Il futuro di Wyblo: quali sono gli obiettivi a breve e a lungo termine? 

Attualmente stiamo facendo due percorsi di accelerazione: uno virtualmente con l’acceleratore europeo SuperCharger Ventures il quale si focalizza sul supporto delle startup EdTech; in parallelo il nostro CEO si trova a Singapore per il programma Global Startup Program sponsorizzato dall’Italian Trade Agency.

Questi programmi ci permettono di raggiungere maggiore consapevolezza e struttura del nostro business e prodotto così da fornire un servizio sempre migliore ai nostri partner e clienti.

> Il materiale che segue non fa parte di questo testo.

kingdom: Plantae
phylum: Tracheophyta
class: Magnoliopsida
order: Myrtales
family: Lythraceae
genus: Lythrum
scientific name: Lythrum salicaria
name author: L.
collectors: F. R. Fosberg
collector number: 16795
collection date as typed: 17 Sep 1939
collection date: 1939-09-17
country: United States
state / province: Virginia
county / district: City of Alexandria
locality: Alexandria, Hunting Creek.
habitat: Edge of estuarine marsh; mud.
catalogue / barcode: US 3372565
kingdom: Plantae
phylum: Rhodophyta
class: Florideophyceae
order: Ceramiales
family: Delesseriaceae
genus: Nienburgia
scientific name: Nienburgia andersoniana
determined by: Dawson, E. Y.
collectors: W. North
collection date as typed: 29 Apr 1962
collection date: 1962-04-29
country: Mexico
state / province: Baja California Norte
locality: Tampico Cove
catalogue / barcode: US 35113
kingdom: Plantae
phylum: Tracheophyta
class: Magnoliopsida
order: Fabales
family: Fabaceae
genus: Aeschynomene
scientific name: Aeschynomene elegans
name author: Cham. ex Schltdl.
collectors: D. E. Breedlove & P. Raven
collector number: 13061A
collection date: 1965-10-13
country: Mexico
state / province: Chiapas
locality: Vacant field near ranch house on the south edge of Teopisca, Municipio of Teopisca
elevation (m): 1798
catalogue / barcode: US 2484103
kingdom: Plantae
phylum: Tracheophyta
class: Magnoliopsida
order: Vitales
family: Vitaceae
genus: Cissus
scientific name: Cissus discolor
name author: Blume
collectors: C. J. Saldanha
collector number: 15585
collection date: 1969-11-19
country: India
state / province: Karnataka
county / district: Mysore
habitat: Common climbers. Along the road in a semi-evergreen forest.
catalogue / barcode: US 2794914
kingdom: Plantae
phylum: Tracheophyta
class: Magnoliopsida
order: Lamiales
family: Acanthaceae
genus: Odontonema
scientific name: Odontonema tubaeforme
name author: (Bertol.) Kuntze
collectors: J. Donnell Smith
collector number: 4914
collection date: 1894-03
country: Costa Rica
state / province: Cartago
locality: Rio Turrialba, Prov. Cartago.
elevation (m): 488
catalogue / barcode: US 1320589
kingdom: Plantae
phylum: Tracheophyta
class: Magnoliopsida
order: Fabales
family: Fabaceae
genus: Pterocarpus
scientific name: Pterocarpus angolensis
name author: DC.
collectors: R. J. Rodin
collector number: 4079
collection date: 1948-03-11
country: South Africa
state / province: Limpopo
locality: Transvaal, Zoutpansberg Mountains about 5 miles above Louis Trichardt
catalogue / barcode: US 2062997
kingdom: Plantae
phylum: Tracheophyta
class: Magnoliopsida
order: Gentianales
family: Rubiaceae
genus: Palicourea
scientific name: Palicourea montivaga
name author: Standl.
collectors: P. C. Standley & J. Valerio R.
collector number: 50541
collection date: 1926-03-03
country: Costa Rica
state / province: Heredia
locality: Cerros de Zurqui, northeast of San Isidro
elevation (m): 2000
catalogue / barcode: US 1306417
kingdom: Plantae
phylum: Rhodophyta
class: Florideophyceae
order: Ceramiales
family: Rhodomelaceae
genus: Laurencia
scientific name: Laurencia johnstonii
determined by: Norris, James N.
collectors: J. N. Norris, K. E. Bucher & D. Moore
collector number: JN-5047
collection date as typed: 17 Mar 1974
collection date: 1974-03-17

I termini di obiettivi, ci siamo posti di:

  • Supportare 100 aziende di formazione e 170 formatori freelance entro la fine del 2023;
  • Supportare 2.000 aziende di formazione e 3.000 formatori freelance entro il 2026;
  • Accrescere sempre di più l’impatto (SDG 4 istruzione di qualità, SDG 9 innovazione e infrastrutture, SDG 17 Partnership per gli obiettivi) che la piattaforma Wyblo e il nostro Ecosistema ha per i suoi utenti;
  • Accrescere l’ecosistema che abbiamo creato per il mercato della formazione (Ecosistema Formazione Italia) così da facilitare Connessioni di valore, Formazione e cultura, Strumenti pratici, Visibilità & Branding, Innovazione continua;
  • Raccogliere nuovi capitali (round di seed) per accrescere il team e raggiungere sempre di più il posizionamento di piattaforma leader per gli enti formativi in Italia, così da iniziare poi una espansione di mercato e raccogliere ulteriori capitali.